Continui ad amare Rossini e Mozart?
Sì, sono il mio pane quotidiano e continueranno ad esserlo. Tuttavia la mia voce è in evoluzione come tutto, come il buon vino o l’aceto balsamico. Nel tempo anche la voce diventa più corposa. Ci sono opere che vorrei affrontare come il “Falstaff” di Verdi, nella parte di Fenton, e il “Gianni Schicchi” di Puccini. Si stanno aprendo possibilità per ruoli diversi da quello che è stato il mio core business fino ad ora.

Progetti futuri?
Ci sono già molte cose in atto per la seconda parte del 2021 e per il 2022: in parte in Italia, in parte all’estero. Con l’agenda mi spingo fino al 2023, considerati tutti i progetti dell’anno passato che sono stati posticipati. Ma i teatri aspettano a fissare le date perché sono ancora in una condizione di attesa, sempre per via del Covid.

Cosa hai posticipato?
Per esempio una grande produzione enorme del “Così fan tutte” alla Royal Opera di Danimarca, e un “Barbiere di Siviglia” in tour per il Regno Unito.
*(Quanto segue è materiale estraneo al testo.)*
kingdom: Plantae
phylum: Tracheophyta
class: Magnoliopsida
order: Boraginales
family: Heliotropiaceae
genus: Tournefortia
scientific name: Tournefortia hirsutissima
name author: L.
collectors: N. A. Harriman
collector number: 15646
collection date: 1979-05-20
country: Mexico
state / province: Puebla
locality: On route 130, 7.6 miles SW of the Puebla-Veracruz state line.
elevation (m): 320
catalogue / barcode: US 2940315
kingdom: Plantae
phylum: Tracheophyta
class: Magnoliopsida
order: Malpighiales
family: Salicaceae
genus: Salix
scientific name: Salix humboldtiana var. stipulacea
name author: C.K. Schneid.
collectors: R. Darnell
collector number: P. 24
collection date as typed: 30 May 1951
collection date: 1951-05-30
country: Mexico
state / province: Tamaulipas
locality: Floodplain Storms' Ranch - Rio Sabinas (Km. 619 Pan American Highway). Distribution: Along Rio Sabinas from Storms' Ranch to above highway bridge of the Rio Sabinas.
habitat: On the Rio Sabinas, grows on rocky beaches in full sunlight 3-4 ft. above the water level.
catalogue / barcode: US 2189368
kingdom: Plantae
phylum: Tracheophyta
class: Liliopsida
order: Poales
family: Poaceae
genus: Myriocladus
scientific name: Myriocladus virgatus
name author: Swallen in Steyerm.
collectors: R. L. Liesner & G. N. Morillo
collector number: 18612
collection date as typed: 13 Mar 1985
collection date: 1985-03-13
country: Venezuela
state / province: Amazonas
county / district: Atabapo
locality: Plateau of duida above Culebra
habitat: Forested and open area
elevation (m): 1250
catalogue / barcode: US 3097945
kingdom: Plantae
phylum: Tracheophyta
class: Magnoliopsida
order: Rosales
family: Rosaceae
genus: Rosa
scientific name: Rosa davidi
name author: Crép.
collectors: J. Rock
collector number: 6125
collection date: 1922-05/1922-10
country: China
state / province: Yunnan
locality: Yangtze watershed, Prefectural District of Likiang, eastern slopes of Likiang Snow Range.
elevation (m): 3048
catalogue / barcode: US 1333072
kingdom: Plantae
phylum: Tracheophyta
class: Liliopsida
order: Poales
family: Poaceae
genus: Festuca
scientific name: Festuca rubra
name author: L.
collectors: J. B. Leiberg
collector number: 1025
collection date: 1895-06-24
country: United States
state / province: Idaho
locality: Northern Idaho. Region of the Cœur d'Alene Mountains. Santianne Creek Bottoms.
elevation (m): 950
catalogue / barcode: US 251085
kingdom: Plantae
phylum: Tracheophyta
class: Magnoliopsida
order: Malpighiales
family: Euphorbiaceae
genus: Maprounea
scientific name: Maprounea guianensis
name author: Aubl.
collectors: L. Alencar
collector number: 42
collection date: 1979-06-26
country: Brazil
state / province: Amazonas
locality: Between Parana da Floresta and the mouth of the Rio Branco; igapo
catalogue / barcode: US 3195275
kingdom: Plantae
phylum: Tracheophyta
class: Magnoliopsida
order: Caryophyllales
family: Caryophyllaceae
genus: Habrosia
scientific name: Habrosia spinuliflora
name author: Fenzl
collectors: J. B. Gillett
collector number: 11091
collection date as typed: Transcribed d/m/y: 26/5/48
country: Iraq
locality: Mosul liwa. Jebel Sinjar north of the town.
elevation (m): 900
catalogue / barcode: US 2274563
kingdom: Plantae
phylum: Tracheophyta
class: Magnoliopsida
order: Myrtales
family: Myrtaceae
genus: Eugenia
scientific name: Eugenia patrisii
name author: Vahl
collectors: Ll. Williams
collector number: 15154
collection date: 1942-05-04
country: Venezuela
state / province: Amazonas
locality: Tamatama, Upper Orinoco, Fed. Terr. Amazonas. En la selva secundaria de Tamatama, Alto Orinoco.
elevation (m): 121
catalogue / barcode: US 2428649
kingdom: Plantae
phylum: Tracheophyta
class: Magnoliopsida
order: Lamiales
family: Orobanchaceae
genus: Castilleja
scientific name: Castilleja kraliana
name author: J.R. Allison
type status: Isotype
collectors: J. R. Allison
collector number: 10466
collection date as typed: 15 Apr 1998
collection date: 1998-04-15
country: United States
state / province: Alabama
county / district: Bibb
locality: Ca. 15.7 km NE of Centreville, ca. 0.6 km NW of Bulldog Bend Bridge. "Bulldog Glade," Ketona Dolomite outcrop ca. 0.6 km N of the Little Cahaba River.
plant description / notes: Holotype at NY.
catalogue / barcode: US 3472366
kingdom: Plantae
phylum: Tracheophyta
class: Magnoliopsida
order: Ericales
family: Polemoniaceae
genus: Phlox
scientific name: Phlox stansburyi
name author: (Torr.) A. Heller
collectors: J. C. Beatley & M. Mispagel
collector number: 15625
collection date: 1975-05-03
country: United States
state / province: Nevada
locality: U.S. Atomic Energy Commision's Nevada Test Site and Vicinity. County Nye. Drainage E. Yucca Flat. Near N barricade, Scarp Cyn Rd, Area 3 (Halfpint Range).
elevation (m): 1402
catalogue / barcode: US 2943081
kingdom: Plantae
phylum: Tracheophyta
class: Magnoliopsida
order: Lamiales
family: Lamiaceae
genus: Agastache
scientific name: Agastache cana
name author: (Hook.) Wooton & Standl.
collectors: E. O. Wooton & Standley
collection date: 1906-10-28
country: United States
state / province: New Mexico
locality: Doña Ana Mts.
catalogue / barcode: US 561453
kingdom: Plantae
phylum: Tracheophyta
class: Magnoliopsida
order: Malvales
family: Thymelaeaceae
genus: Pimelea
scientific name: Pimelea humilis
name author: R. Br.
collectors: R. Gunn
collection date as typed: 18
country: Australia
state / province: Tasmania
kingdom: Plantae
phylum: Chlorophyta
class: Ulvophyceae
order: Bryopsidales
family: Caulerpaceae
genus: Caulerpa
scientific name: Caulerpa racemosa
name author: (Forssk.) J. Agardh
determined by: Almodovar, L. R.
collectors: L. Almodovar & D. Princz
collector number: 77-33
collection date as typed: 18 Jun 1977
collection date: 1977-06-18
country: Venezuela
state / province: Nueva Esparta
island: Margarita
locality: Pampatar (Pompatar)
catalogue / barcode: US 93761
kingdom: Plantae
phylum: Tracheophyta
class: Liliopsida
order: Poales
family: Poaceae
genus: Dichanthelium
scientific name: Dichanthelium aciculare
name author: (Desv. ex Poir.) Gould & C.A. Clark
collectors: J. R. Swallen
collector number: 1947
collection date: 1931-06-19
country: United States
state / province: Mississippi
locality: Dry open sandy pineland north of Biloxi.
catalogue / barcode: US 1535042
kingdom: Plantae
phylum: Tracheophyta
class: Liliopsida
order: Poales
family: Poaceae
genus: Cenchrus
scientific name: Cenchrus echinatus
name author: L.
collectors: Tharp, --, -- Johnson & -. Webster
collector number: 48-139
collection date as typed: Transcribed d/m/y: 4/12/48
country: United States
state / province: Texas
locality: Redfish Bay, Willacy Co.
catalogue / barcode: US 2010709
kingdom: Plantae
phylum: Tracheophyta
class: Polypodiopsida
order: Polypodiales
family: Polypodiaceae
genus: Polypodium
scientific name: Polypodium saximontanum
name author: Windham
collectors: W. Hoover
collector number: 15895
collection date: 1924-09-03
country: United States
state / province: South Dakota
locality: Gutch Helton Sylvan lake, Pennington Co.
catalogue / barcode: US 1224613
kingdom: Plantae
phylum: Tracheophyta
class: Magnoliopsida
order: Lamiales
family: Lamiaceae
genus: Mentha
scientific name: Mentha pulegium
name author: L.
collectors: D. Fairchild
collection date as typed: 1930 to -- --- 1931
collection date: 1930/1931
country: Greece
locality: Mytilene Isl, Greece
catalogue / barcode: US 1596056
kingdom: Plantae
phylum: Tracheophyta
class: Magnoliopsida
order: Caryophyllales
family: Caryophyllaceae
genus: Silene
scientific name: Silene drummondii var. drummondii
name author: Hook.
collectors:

Ci sono palcoscenici che vorresti calcare?
Mi piacerebbe esibirmi alla Royal Opera House di Londra o al Metropolitan di New York e farò di tutto per poterci andare prima o poi. Ma mi piace anche ritornare in posti dove sono già stato.

Un’ultima domanda: sei vaccinato?
No, aspetto pazientemente il mio turno. Penso che la sacrosanta precedenza vada alle persone più anziane, ai più fragili, anche a qualche categoria specifica come gli operatori sanitari, le forze di polizie, gli insegnanti delle scuole, ma sono arrabbiato quando leggo di avvocati, per fare un esempio, che hanno saltato la fila.